Shared memory will not give you extra speed for this kernel.

ArrShared1[tx] = array1[tx];

ArrShared2[tx] = array2[tx];

Has 2 errors :

  • You allocate 256 shared ints, and access it with an integer that can be ceil(ARRAY_SIZE/256) * 256 (so you are accessing the shared arrays way beyond the boundaries)

  • You are accessing the array1 & array2 arrays beyond the boundaries like you did before.

if (tx < arrSize) {

  ArrShared1[threadIdx.x] = array1[tx];

  ArrShared2[threadIdx.] = array2[tx];


But the fundamental thing here is that this will not get you any performance benefits. The algorithm is not suitable for speedup with shared memory. Take a look at the matrix-multiplication example (there are also sheets online) to see how there you have benefit by using shared memory.

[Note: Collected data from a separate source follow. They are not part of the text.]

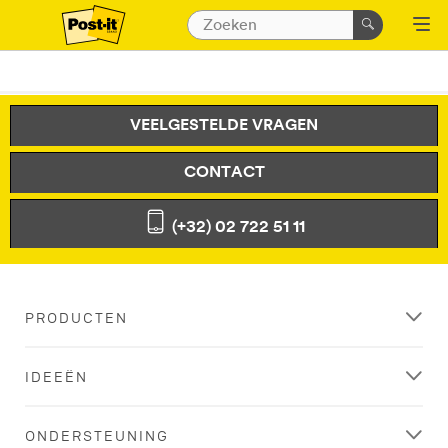
VEELGESTELDE VRAGEN
CONTACT
(+32) 02 722 51 11
PRODUCTEN
IDEEËN
ONDERSTEUNING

<I need to start to learn to type faster :D )

Hi everybody !
Sorry for my english …

I’m a beginner in cuda and i decided to take this example because it’s simple to understand.
I nedd precisions about this :

const int ARRAY_SIZE = 16000;
dim3 grid(ARRAY_SIZE/256);

I don’t understand very well in term of limits, i mean if i put :
const int ARRAY_SIZE = 700000 for example all the values will not be calculated.

So can someone explains me :
what is the limit of number of grids ?
is 512 the limit of threads per block correct ?
And how can i address 700000 int for example in one pass ( if it’s possible ) ?



BKCO, as I understand it, if you have 256 threads per block and each calculates a value, then you would need 700000 / 256 = 2735 blocks per grid.

The maximum number of blocks per grid is in the programmers guide, but I believe it is an extraordinarily large number.

I’m not sure if this is the question you had or not.